Reconciliation Cross in Teplice nad Metuji, Photo:CTK

A stone monument was revealed on Sunday to honour the memory of 23 people who were killed in the aftermath of the Second World War near the town of Teplice nad Metuji in East Bohemia. Senior Czech politicians and representatives of Sudeten Germans attended the ceremony which wasn't without controversy. Pavla Horakova has the details.
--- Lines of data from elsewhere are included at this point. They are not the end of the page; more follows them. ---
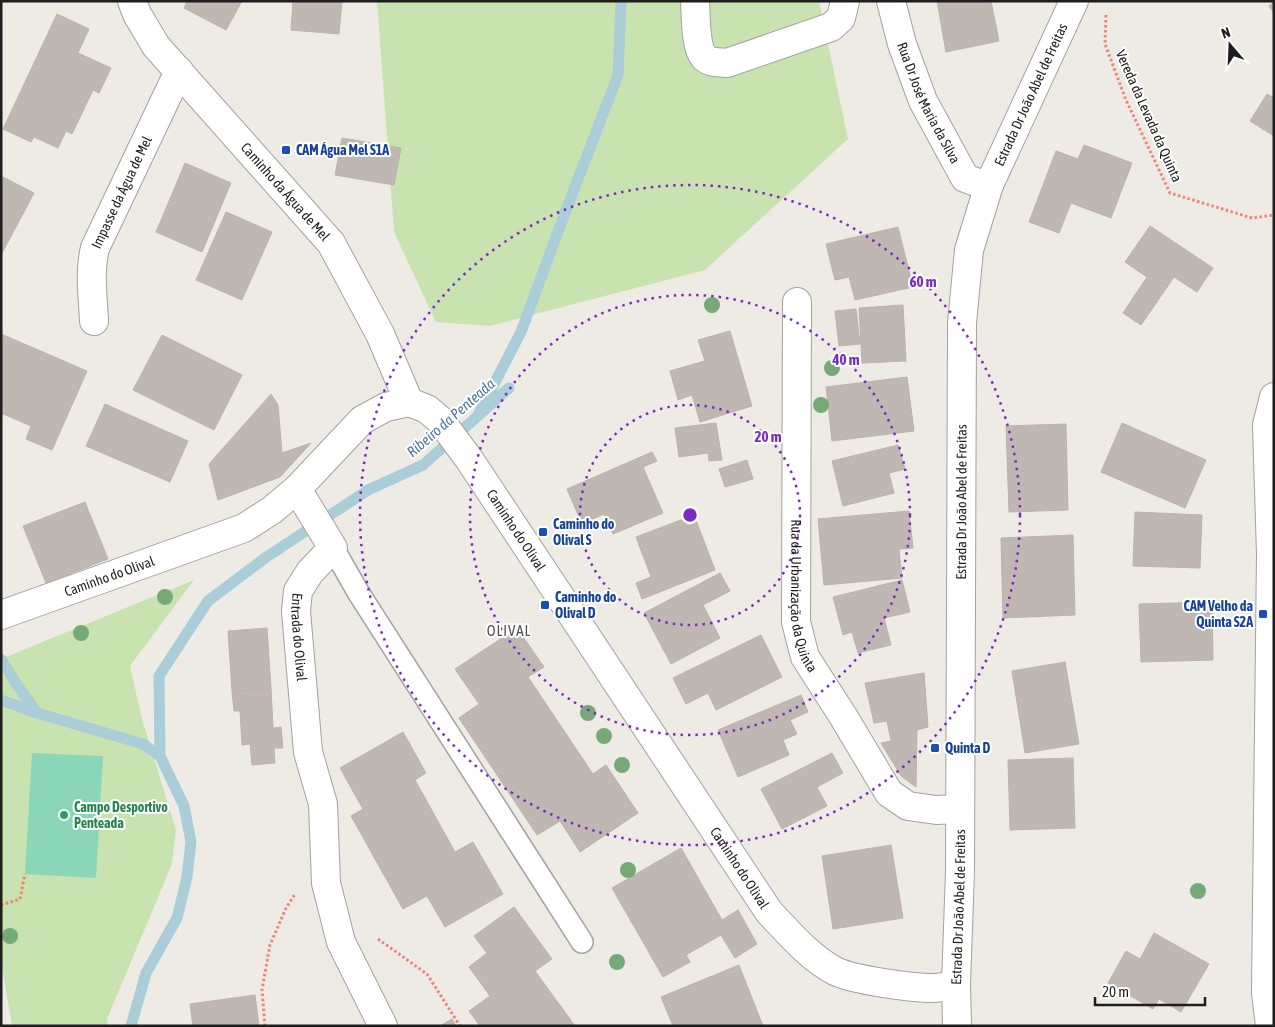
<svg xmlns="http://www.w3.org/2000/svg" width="1275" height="1027" viewBox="0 0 1275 1027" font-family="'Asap Condensed',sans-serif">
	<rect width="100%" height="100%" fill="#eeebe5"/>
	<g fill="#c9e3b0">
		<path d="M377 1H819L848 139 705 270 490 326 436 322 394 232Z"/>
		<path d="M194 580 130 666 142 719 176 830 172 864 107 1019 108 1026H12L1 961V659Z"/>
	</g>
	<path fill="#8bd6b9" d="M32 753 103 756 96 878 25 874Z"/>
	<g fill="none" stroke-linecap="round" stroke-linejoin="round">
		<g stroke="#aacdd8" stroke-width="11">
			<path d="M1 659 17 685 37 713 143 744 160 756"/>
			<path d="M1 700 37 713"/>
			<path d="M131 1026 146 973 177 918 187 877 191 842 184 806 160 756 159 676 208 601 265 558 368 490 423 465 509 388 479 413 521 332 563 218 618 75 621 1"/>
		</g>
	</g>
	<g fill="#beb7b2" stroke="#beb2a9">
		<path d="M187 1H242L226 30 184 8Z"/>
		<path d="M293 1H342L339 34 291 30Z"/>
		<path d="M937 1H991L999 41 946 52Z"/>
		<path d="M1274 2V13L1269 6Z"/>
		<path d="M57 14 89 29 78 53 111 68 99 93 93 90 72 134 66 131 58 148 34 137 31 142 3 129Z"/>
		<path d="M1267 94 1274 98V136L1250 121Z"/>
		<path d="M342 138 401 148 394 185 335 175Z"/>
		<path d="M1084 145 1132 163 1111 218 1071 203 1059 233 1029 222 1056 151 1078 159Z"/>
		<path d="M185 163 231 183 202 252 156 232Z"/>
		<path d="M1 176 34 193 1 255Z"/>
		<path d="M226 212 272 232 242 300 196 280Z"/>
		<path d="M1150 226 1213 268 1197 292 1174 277 1141 325 1123 313 1147 277 1125 262Z"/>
		<path d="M898 227 913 287 855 300 849 277 835 280 826 244Z"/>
		<path d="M903 305 906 361 862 363 859 308Z"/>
		<path d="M856 309 860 344 839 346 835 311Z"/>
		<path d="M730 331 752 406 700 422 692 395 678 400 670 371 705 361 698 340Z"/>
		<path d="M1 334 87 371 52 450 26 439 31 426 1 413Z"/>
		<path d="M162 335 242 375 214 430 133 390Z"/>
		<path d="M907 377 914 431 832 441 826 387Z"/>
		<path d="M271 394 278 405 282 453 311 443 280 477 218 500 209 464Z"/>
		<path d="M105 404 188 441 170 482 86 446Z"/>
		<path d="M716 423 722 460 709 461 708 453 679 457 675 428Z"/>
		<path d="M1122 423 1206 460 1185 508 1101 472Z"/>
		<path d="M1066 424 1068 510 1009 512 1006 426Z"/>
		<path d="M898 445 905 469 889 473 894 493 843 506 832 461Z"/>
		<path d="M652 452 657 461 643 467 663 513 613 534 604 514 582 524 567 489Z"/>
		<path d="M747 460 753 479 725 487 719 469Z"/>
		<path d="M85 502 108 559 46 583 23 526Z"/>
		<path d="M909 511 913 548 899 549 902 578 824 585 818 519Z"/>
		<path d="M1135 512 1202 515 1200 568 1133 566Z"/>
		<path d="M694 515 715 570 642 599 636 583 651 577 636 537Z"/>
		<path d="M1073 535 1075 615 1003 618 1001 538Z"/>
		<path d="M720 573 730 591 703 605 720 638 671 664 644 613Z"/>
		<path d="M902 580 910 612 884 618 891 645 858 653 852 632 843 635 833 597Z"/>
		<path d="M1212 602 1213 660 1141 662 1139 604Z"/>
		<path d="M267 628 271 688 232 691 228 631Z"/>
		<path d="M517 628 544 667 528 677 593 774 606 765 638 813 580 852 560 821 537 835 459 718 479 704 455 669Z"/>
		<path d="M761 635 782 677 716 710 708 693 686 704 673 678Z"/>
		<path d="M1065 662 1079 744 1025 753 1012 671Z"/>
		<path d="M924 673 928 727 917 730 916 787 901 776 881 743 891 741 887 721 874 723 865 683Z"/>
		<path d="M271 688 273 728 281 727 283 748H274L275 763 252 765 250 744 242 745 240 711H234L232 691Z"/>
		<path d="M801 695 808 712 790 720 797 734 783 740 789 755 738 777 718 730Z"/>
		<path d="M403 732 426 773 415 780 455 852 473 842 503 894 445 927 427 896 403 909 351 816 363 809 340 768Z"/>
		<path d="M832 753 843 773 817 787 827 806 782 829 761 789Z"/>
		<path d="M1073 758 1075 828 1010 830 1008 760Z"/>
		<path d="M891 845 903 918 833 929 822 856Z"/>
		<path d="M681 848 722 920 738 910 757 944 735 958 721 935 686 955 690 962 663 977 612 888Z"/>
		<path d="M514 907 552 959 535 971 575 1026H480L469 1011 490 996 469 967 487 953 474 936Z"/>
		<path d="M1154 933 1209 964 1181 1012 1159 999 1153 1009 1108 983 1126 951 1140 959Z"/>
		<path d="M739 965 763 1026H673L661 997Z"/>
		<path d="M255 995 259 1026H193L190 1004Z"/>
		<path d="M452 1019 456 1026H440Z"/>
	</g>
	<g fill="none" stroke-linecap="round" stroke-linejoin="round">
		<defs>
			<path id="service" d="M333 548 358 592 582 942"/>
			<g id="minor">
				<path id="s1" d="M132 1 137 14 156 46 331 243 380 334 409 402"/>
				<path d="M695 1C696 15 695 47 704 57 709 63 719 62 727 63L831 27 841 18 845 1"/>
				<path id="s2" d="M891 1 902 44 923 101 965 178 981 184 989 185"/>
				<path id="s3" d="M797 302 796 622 805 657 843 716 889 793 908 806 936 810 959 809"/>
				<path id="s4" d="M94 321C93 297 89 272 95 248L179 71"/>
				<path id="s5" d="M297 489 333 548 310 572 298 591 296 611 308 752 323 804 326 883 341 942 383 1026"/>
				<path id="s6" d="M1 615 244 528 272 510 297 489 362 420 386 407 409 402 427 409 440 420 469 459 769 912C789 933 809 957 835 971 853 980 912 988 933 988 940 988 948 986 956 984"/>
				<path d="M1270 1026 1266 993 1271 554 1267 425 1274 397"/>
			</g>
			<g id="tertiary">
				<path id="s7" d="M957 1026 956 984 960 871 962 323 969 250 989 185 1074 1"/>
			</g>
		</defs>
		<use href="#service" stroke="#a2a2a2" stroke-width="24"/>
		<use href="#minor" stroke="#a2a2a2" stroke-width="30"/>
		<use href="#tertiary" stroke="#a2a2a2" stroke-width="30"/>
		<g stroke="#ec8479" stroke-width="3" stroke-dasharray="2.5 2.5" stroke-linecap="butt">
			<path d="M1106 15 1105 44 1126 100 1170 193 1252 218 1274 215"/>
			<path d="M1 905 20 899 25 874"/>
			<path d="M378 939 427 974 460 1026"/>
			<path d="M265 1026 262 990 270 945 286 908 295 894"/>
		</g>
		<use href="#service" stroke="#fff" stroke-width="21"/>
		<use href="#minor" stroke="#fff" stroke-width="28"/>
		<use href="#tertiary" stroke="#fff" stroke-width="28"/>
	</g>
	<g fill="#77a878">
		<circle cx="712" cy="305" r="8"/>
		<circle cx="832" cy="368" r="8"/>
		<circle cx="821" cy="405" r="8"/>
		<circle cx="165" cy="597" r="8"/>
		<circle cx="81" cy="633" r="8"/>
		<circle cx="588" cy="713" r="8"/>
		<circle cx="604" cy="736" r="8"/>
		<circle cx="622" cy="765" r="8"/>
		<circle cx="628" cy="870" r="8"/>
		<circle cx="1198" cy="891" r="8"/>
		<circle cx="10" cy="936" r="8"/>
		<circle cx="617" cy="962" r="8"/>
	</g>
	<g fill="none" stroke="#7b2cbf" stroke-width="2.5" stroke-dasharray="2.5 5">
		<circle cx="690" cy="515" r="110"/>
		<circle cx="690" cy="515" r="220"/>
		<circle cx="690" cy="515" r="330"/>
	</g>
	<g fill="#1a4fb4" stroke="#fff" stroke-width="2">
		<rect x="281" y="145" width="10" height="10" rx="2.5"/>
		<rect x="538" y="527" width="10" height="10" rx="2.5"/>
		<rect x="540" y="600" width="10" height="10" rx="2.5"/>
		<rect x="1258" y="609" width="10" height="10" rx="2.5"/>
		<rect x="930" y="743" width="10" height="10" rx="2.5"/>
	</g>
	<circle fill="#2e9e5b" stroke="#fff" stroke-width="2" cx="64" cy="815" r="5"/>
	<g text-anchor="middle" stroke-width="4" stroke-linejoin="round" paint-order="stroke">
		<g font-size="14" fill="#1e1e1e" stroke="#fff">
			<text dy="5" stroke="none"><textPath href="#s7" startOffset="944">Estrada Dr João Abel de Freitas</textPath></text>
			<text dy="5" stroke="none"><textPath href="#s2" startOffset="109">Rua Dr José Maria da Silva</textPath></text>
			<text transform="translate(1149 116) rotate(66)" y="5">Vereda da Levada da Quinta</text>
			<text dy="5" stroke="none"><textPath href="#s1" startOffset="246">Caminho da Água de Mel</textPath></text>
			<text dy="5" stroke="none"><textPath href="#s4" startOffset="135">Impasse da Água de Mel</textPath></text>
			<text dy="5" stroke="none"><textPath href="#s7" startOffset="524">Estrada Dr João Abel de Freitas</textPath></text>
			<text dy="5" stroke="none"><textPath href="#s6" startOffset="640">Caminho do Olival</textPath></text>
			<text dy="5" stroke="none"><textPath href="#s6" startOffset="115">Caminho do Olival</textPath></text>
			<text dy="5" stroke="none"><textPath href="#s3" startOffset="295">Rua da Urbanização da Quinta</textPath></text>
			<text dy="5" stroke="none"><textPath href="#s5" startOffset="171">Entrada do Olival</textPath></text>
			<text dy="5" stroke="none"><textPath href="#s6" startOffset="1045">Caminho do Olival</textPath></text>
			<text dy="5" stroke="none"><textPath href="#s7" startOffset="119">Estrada Dr João Abel de Freitas</textPath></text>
		</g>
		<g font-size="14" font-weight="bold" fill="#164399" stroke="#fff" text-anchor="start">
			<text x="296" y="155">CAM Água Mel S1A</text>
			<text x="553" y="529">Caminho do<tspan x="553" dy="16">Olival S</tspan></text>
			<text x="555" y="602">Caminho do<tspan x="555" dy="16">Olival D</tspan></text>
			<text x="1253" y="611" text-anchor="end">CAM Velho da<tspan x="1253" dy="16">Quinta S2A</tspan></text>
			<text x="945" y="753">Quinta D</text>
		</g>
		<g font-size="14" font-weight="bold" fill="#27864d" stroke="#fff" text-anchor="start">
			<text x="74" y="812">Campo Desportivo<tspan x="74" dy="16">Penteada</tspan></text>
		</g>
		<g font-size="15" font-style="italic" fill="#51779e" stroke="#fff">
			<text transform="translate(451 418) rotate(-41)" y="5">Ribeiro da Penteada</text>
		</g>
		<g font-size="15" letter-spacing="1" fill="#515151" stroke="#fff">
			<text x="509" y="636">OLIVAL</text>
		</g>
	</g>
	<circle cx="690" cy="515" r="8" fill="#7b2cbf" stroke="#fff" stroke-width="2.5"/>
	<g font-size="15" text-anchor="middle" font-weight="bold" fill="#7b2cbf" stroke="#fff" stroke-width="4" stroke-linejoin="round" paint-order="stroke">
		<text x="923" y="287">60 m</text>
		<text x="846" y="365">40 m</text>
		<text x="768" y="442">20 m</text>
	</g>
	<rect width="1275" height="1027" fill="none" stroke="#1e1e1e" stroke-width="5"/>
	<g transform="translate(1230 45) rotate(341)" stroke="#ffffff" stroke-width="4" paint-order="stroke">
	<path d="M0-4L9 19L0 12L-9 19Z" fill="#1e1e1e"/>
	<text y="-8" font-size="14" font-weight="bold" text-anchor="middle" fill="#1e1e1e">N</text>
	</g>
	<path d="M1095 997v8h110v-8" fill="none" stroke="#1e1e1e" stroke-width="2.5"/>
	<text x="1102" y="997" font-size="15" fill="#1e1e1e" stroke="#ffffff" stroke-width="4" paint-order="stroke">20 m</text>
</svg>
Reconciliation Cross in Teplice nad Metuji,  Photo:CTK
Several hundred people both from the Czech Republic and Germany gathered in woods close to Teplice nad Metuji to commemorate the victims of the tragedy and raise a cross of reconciliation. Fifty-seven years ago, two months after the end of the Second World War, 22 Germans and 1 Czech woman were killed during the process of expelling ethnic Germans from Czechoslovakia. Those 23 people were shot dead in a nearby forest by a Czechoslovak armed unit in charge of the town, but the case was never properly investigated and those responsible were never punished. The tragedy has haunted the region ever since, some locals say, and that was one of the reasons why they decided to put up the memorial. Petr Kulisek was one of the organisers of the event.
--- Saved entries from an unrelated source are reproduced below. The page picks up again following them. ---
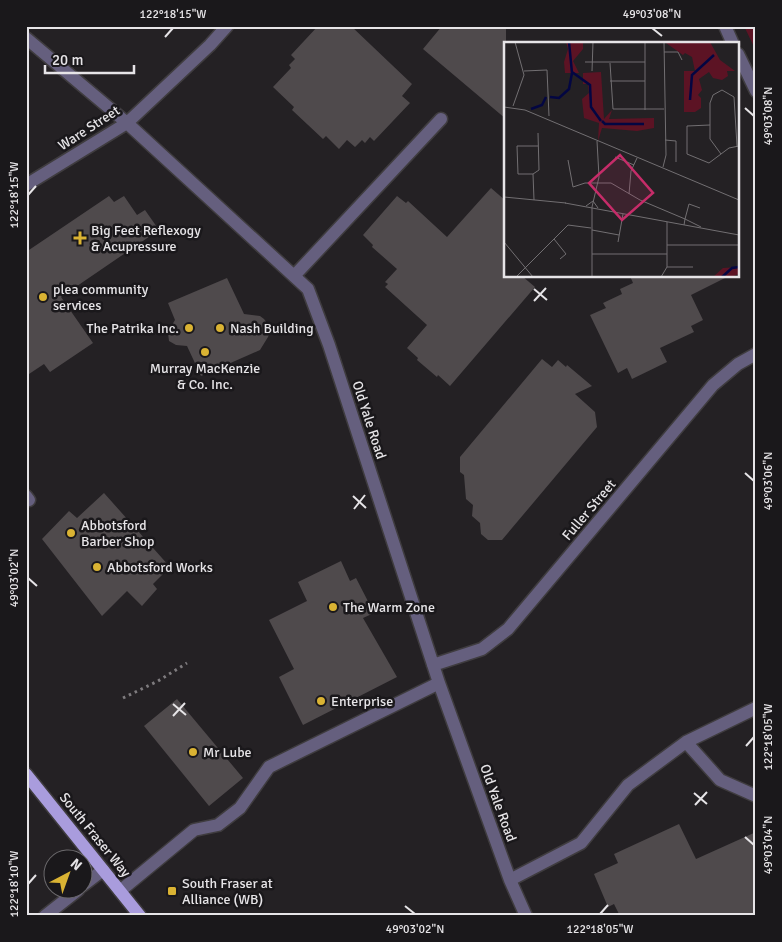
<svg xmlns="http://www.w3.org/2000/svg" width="782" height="942" font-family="Signika,sans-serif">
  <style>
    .green { fill: #5c1324 }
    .building { fill: #4f4a4c }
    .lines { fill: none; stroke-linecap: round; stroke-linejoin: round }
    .minor-casing { stroke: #3f3c3f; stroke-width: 15 }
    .major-casing { stroke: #3f3c3f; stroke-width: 15 }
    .path { stroke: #7e7b7e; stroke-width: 3; stroke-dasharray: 2.5 4; stroke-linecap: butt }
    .minor { stroke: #655f7e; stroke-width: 12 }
    .major { stroke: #a99cdd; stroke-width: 12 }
    .ticks { fill: none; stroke: #e6e4e7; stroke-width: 2 }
    .poi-dot { fill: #dab333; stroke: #1a181b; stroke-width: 2 }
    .labels { text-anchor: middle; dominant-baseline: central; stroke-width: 5; stroke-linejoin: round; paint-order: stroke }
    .street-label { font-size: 14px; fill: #e6e4e7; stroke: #1a181b }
    .poi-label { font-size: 14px; fill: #e6e4e7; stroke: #1a181b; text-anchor: start }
    .inset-river { fill: none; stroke: #030642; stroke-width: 2.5 }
    .inset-road { fill: none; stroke: #726f72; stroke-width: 1 }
    .view { fill: #c62c69; fill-opacity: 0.15; stroke: #c62c69; stroke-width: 2.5 }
    .inset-edge { fill: none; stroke: #e6e4e7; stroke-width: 2.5 }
    .neatline { fill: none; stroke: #e6e4e7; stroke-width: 2 }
    .ticks-label { font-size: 12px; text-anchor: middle; fill: #e6e4e7 }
  </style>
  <rect width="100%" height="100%" fill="#242124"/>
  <path class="green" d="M744,26H756V51Z"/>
  <path class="building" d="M318,26H351L412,84L402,96L410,103L374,141L370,137L365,143L362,140L355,147L347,140L339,149L326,136L323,139L292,110L294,107L273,87L291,68L289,65L295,59L291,55Z
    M442,26H506V119L423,49Z
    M491,188L506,201V276H522L535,287L450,386L438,375L437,377L417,360L418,358L407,348L427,325L385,287L388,284L385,282L397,269L372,247L373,245L363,235L397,196L406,203L408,201L447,237Z
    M109,196L114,202L124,196L137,215L145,210L159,230L61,297L93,343L50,372L44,364L26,376V252Z
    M630,276H729L691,295L703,320L691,326L694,332L660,348L667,362L632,379L627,368L618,373L590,315L606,308L603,303L622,294L620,289L633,283Z
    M227,278L244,314L260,316L264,319L270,327V332L268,337L260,350L201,376L187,346L176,345L169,341L168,333L169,330L175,320L168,303Z
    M542,359L552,367L558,360L566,367L567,365L592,386L575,394L595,412L597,427L502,540H488L481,534L480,523L472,516L473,505L466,499L464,475L460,472V457Z
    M104,493L170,567L153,584L157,589L142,606L127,591L102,616L42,539L69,511L77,518Z
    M341,561L350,581L356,578L374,613L363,618L397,677L303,725L279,677L294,669L269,620L307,601L298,582Z
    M177,699L243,778L209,806L144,726Z
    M679,824L696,859L756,832V916H620L614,904L608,907L594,874L618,863L614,854Z"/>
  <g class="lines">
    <defs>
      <path id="minor" d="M725,26L733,44
        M26,38L127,123L308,289L329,345L439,683L510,880L526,916
        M738,54L756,91
        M26,185L127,123L210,45L227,26
        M294,276L441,119
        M26,496L29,500
        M433,665L482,649L508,629L713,385L738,364L756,354
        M686,742L720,780L756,796
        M510,880L581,843L628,785L686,742L756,708
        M82,886L103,870
        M120,891L194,830L218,825L240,808L269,767L439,683
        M45,916L78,890"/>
      <path id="major" d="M26,774L140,916"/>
    </defs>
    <use href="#minor" class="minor-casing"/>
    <use href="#major" class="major-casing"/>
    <path class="path" d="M123,698L158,681L187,663"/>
    <use href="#minor" class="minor"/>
    <use href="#major" class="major"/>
  </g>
  <path class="ticks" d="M652,28L662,36M165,37L173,28M745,108L754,116M28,195L36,186M534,289L547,300M534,301L546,288M745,473L754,481M353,496L366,508M354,509L365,495M28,578L37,586M173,704L186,715M173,716L185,703M746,746L754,737M694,793L707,804M695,805L707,792M745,837L754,845M28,884L36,875M405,906L415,914M600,914L608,905"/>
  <g class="poi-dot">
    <path d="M77.5 230.5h5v5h5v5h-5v5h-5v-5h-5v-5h5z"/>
    <circle cx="43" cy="297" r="5"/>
    <circle cx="189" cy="328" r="5"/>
    <circle cx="220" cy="328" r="5"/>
    <circle cx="205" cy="352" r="5"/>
    <circle cx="71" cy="533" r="5"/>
    <circle cx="97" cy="567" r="5"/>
    <circle cx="333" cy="607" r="5"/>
    <circle cx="321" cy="701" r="5"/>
    <circle cx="193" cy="752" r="5"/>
    <rect x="167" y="886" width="10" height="10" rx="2.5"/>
  </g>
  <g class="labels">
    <g class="street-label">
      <text transform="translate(89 128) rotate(-33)">Ware Street</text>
      <text transform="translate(369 420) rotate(72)">Old Yale Road</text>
      <text transform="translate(589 510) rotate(-50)">Fuller Street</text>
      <text transform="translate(498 803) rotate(70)">Old Yale Road</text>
      <text transform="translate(95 835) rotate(51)">South Fraser Way</text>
    </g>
    <g class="poi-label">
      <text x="91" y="230">Big Feet Reflexogy<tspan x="91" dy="16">&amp; Acupressure</tspan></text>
      <text x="53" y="289">plea community<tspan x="53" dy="16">services</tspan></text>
      <text x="179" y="328" text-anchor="end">The Patrika Inc.</text>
      <text x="230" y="328">Nash Building</text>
      <text x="205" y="368" text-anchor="middle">Murray MacKenzie<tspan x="205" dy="16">&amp; Co. Inc.</tspan></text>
      <text x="81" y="525">Abbotsford<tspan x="81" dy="16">Barber Shop</tspan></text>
      <text x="107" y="567">Abbotsford Works</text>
      <text x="343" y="607">The Warm Zone</text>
      <text x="331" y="701">Enterprise</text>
      <text x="203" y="752">Mr Lube</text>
      <text x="182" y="883">South Fraser at<tspan x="182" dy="16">Alliance (WB)</tspan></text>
    </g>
  </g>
  <g transform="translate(504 42)">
    <rect width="235" height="235" fill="#242124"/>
    <path d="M62,0H79V7L69,19L75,31H61L60,20L64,7ZM206,0L216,18L231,29H223L224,34L218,38L209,36L205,30L195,37L198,48L194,53L197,56V66L191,70H180V29H191L188,15L181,11L179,13L162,1ZM97,30L100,77L108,68L105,77L150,76V86L133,89L98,86L94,99L95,81L80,76L78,57L85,51L84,42H79V31ZM235,225V232L227,235H209L219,226Z" fill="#5c1324"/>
    <path class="inset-river" d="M68,30L86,43L87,65L97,79M46,55L55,56L65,47L68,31L65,0M186,58L188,33L210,13M27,67L38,63L42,55M98,79L101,82H140M218,235L228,226L235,225"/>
    <path class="inset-road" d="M160,10H174L178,18M81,20H141M106,21L109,67H160M20,29L43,28L45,74M88,29L89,0M106,39H141M9,64L20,33L11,0M0,65L21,68L235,158M141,68V0M206,83L183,84V112L205,121L225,106L235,104M161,98L172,99V120M217,112L206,97V61L209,53L218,48L230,55L233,104M111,115L130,123M64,118L69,145L81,141H107L136,158L181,177L180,183M159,125L162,113L160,0M29,132H14L13,104H34M29,132L35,128L34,91M29,132L30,158M125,152L127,129L133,116M0,155L62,161M61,161L235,193M82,164L89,159L94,166M88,165L95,135L93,99M196,166L185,162L181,177L197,185M88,188L115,193M50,197L62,212L56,217M0,200L29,235M114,200L119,172M163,203H235M88,212H163M163,225H189M12,235L64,183L87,186M88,235V165M157,235L163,225V180"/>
    <path class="view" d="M116,113L149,151L118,178L85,141Z"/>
    <rect width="235" height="235" class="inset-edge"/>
  </g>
  <rect width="782" height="942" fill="none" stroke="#1a181b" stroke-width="55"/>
  <g transform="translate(68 874) rotate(41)"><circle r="24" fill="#1a181b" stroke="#6c6a6d"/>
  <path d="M0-4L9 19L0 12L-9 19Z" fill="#dab333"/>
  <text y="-8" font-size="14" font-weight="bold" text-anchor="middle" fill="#e6e4e7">N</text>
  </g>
  <path d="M45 65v8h89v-8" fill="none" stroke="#e6e4e7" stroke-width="2.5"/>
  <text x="52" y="65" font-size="15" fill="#e6e4e7" stroke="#1a181b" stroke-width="4" paint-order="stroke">20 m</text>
  <rect x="28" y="28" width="726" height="886" class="neatline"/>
  <g class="ticks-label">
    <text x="173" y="18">122°18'15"W</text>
    <text x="652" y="18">49°03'08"N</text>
    <text transform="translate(768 116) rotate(-90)" y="4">49°03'08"N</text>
    <text transform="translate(14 195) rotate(-90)" y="4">122°18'15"W</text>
    <text transform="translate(768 481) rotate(-90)" y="4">49°03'06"N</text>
    <text transform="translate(14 578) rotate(-90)" y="4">49°03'02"N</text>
    <text transform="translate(768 737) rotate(-90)" y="4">122°18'05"W</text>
    <text transform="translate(768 845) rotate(-90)" y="4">49°03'04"N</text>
    <text transform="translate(14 884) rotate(-90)" y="4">122°18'10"W</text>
    <text x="415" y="933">49°03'02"N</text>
    <text x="600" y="933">122°18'05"W</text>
  </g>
</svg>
"I'm sure some people still feel a certain internal conflict and we want to make clear that now we can start from scratch. We shall not forget what happened but it's important to go forward and not return to the conflict. The events of 1945 offered us the opportunity to make this friendly gesture. In the middle ages there used to be this nice custom that whenever some kind of conflict was over, a cross of reconciliation was erected."

Bernd Posselt,  Photo:CTK
The ceremony was attended by the chairmen of both houses of Czech parliament, Petr Pithart and Lubomir Zaoralek, who both said that what happened in Teplice nad Metuji was a direct consequence of a terrible war and not a state-controlled action. The leader of the Sudeten Germans Association Bernd Posselt said in a speech that the ceremony was not an opportunity for historical and political discussion.

"Totalitarian ideologies, expulsion and murder are sins," Mr Posselt said, "just like attempts to whitewash them."

Not everybody in the region seems to like the idea of a Czech-German reconciliation monument and the mayor of Teplice nad Metuji, Vera Vitova, says she faced threats over the sculpture. Opponents have argued the cross points only at the collective guilt on the part of the Czechs. A local military history club therefore revealed their own memorial close to the reconciliation cross, reading "To the memory of those forgotten in the reconciliation."